Quoted passage -
——

# Tagging your single cigars?



## Rick Hendeson (Apr 8, 2014)

Hey I've seen guys tag their individual cigars with the box code,date, etc. but a search doesn't reveal how to do this. Is there a product for it, or are people just home making them, or what? TIA.


----------



## CigarsinBerlin (Apr 7, 2015)

How does does a tagged cigar look like? I can not image how they do this... Can you post a pic?


----------



## Rick Hendeson (Apr 8, 2014)

CigarsinBerlin said:


> How does does a tagged cigar look like? I can not image how they do this... Can you post a pic?


Dude on another board sent me this

Blank Cigar Bands | KencoStore.com


----------



## Big Bull (Mar 22, 2011)

I just cut strips of paper with a paper cutter to a certain width and have tiny stickers from work to affix them to the cigars. Looks like a secondary band.


----------



## Matyoka (Apr 10, 2015)

Some like this is my style...


----------



## dadof3illinois (Nov 7, 2004)

——

Set problem 1 -
Answer these questions about the cigar-tagging thread:
(a) What does the opening post say people tag their individual cigars with?
(b) What did someone on another board send Rick Hendeson?
(c) What does Big Bull use to attach his paper strips to the cigars?
Set problem 2 -
Carry on the cigar-tagging thread from its final line.

——

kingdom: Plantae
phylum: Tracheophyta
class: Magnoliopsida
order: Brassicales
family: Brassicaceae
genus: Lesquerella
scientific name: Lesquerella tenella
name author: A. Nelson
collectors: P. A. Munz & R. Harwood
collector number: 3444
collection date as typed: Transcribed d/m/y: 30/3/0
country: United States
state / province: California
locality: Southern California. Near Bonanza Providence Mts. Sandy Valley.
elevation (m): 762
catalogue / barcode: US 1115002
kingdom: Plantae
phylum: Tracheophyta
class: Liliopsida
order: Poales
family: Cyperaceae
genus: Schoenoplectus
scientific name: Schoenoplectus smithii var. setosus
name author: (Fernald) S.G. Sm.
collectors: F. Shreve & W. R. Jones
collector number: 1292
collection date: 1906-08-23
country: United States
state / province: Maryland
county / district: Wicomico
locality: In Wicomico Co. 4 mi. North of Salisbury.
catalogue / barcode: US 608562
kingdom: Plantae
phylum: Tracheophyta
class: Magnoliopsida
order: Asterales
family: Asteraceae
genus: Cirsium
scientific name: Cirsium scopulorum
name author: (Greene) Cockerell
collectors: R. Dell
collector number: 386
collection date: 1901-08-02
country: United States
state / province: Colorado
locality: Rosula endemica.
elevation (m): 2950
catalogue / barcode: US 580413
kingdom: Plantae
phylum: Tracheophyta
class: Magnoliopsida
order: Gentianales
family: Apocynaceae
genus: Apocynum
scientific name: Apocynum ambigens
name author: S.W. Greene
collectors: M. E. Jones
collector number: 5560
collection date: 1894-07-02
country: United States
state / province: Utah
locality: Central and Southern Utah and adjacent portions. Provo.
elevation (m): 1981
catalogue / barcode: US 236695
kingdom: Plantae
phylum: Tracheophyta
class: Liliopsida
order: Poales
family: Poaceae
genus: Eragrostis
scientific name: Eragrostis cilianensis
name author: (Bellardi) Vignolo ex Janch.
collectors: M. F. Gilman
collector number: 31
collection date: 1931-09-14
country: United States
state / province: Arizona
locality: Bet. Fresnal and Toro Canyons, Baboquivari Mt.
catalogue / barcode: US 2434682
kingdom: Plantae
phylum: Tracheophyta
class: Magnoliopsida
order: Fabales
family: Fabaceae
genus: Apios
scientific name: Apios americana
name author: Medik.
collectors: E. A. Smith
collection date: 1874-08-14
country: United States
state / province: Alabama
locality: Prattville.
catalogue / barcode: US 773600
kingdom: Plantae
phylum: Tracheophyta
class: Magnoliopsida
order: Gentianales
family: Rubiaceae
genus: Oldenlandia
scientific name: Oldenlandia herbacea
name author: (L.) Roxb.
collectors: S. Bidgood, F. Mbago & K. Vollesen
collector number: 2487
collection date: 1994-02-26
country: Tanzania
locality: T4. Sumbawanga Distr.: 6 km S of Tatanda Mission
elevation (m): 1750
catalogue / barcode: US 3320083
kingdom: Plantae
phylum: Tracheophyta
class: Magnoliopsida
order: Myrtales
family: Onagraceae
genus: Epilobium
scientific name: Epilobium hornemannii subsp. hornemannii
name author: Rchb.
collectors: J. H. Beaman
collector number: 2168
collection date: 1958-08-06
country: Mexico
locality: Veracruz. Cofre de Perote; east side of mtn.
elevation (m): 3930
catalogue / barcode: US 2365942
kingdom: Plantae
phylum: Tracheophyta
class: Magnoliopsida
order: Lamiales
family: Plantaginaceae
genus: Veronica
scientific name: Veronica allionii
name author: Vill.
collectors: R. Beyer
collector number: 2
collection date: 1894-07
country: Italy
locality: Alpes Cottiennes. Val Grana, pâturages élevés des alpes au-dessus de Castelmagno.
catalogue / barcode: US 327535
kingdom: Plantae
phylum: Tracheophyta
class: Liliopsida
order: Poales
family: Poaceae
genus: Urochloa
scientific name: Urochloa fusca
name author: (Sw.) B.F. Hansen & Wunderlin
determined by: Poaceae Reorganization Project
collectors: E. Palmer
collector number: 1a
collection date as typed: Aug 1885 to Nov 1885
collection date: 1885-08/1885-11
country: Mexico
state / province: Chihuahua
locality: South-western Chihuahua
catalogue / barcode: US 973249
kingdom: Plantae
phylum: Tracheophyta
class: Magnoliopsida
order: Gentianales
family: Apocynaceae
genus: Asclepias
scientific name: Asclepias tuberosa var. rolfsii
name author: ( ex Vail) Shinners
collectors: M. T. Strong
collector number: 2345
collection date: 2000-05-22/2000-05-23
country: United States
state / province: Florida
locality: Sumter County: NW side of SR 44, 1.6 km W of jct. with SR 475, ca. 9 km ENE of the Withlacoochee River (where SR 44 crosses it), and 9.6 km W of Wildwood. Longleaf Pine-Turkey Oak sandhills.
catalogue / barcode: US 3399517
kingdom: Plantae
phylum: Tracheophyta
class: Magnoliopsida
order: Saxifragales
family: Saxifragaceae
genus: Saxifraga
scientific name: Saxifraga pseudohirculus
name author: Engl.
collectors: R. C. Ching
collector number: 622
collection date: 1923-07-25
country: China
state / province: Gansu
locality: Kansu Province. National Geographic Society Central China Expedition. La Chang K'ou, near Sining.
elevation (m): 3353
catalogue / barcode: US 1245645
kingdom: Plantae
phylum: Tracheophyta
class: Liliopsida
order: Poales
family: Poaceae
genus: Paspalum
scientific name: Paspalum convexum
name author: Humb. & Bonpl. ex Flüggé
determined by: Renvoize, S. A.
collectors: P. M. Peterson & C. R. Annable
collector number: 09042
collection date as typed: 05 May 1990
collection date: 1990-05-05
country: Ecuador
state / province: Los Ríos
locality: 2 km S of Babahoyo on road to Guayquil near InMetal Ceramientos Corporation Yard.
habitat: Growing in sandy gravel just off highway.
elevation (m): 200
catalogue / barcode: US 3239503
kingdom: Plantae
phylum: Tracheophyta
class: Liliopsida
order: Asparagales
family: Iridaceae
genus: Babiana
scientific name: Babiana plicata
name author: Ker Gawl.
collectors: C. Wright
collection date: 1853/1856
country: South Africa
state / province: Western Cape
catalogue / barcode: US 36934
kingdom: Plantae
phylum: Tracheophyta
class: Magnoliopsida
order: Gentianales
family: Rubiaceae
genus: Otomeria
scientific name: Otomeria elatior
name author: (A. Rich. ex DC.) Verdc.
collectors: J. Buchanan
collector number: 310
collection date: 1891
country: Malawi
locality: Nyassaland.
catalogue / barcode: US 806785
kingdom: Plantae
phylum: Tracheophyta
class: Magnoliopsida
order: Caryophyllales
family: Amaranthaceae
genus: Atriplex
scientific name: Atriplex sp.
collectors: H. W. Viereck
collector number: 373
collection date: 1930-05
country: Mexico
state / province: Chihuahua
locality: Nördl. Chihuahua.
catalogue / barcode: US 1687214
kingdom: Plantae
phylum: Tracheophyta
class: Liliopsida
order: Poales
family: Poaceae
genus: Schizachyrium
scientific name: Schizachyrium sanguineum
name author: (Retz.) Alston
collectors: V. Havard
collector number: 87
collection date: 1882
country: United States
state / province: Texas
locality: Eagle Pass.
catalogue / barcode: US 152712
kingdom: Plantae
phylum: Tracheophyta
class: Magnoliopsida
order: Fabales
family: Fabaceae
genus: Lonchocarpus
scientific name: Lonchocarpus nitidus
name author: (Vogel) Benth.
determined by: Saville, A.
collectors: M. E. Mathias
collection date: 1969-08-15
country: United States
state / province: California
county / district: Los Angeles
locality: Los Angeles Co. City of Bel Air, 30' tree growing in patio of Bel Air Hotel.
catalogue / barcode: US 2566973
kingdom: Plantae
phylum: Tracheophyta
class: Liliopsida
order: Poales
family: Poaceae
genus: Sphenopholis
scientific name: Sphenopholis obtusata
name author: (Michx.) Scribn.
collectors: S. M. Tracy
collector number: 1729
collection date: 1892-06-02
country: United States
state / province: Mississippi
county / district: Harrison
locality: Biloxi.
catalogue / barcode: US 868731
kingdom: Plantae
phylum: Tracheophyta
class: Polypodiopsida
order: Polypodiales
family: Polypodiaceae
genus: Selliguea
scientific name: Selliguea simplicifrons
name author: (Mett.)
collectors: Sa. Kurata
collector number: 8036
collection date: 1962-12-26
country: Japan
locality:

——

Answer 1 -
(a) The box code, date, etc.
(b) Blank Cigar Bands | KencoStore.com
(c) Tiny stickers from work.

Answer 2 -
There are several places you can buy these bands. They come in handy when sending cigars to others, marking any unbanded smokes or putting any info you want on them. I use them to mark when and who has sent me cigars so I can thank them when I smoke it.


----------



## CigarsinBerlin (Apr 7, 2015)

Thanks for the pics! That looks homemade. However, in the manufactories it is also made by hand.. It is not difficult to do this.


----------



## Airforce88 (Apr 19, 2015)

Does Anyone know the Name of this Cigar.


----------



## Matyoka (Apr 10, 2015)

That seems to be a box pressed Presidente or Perfecto(Figurado) of some sort.


----------



## Airforce88 (Apr 19, 2015)

Yea Ive been having a hard time getting the name of it


----------



## Matyoka (Apr 10, 2015)

Some like this..


----------



## Matyoka (Apr 10, 2015)

But I bet you it's this from the looks of it:


----------



## The German (Mar 23, 2015)

I print small barcodes and put them on the cigars if they come with a wrap and don't already have them. A small barcode scanner attached to my humidifier allows it to tell me when I got the cigar and how many I got left  But it is not a commercial solution - maybe it will get there at some point, right now, it's one of my (stupid when you ask my wife...) projects.


----------



## Matyoka (Apr 10, 2015)

Did you just come back from the 25th century? Your humidifier(the sponge) has a scanner? How about your humidor?


----------



## The German (Mar 23, 2015)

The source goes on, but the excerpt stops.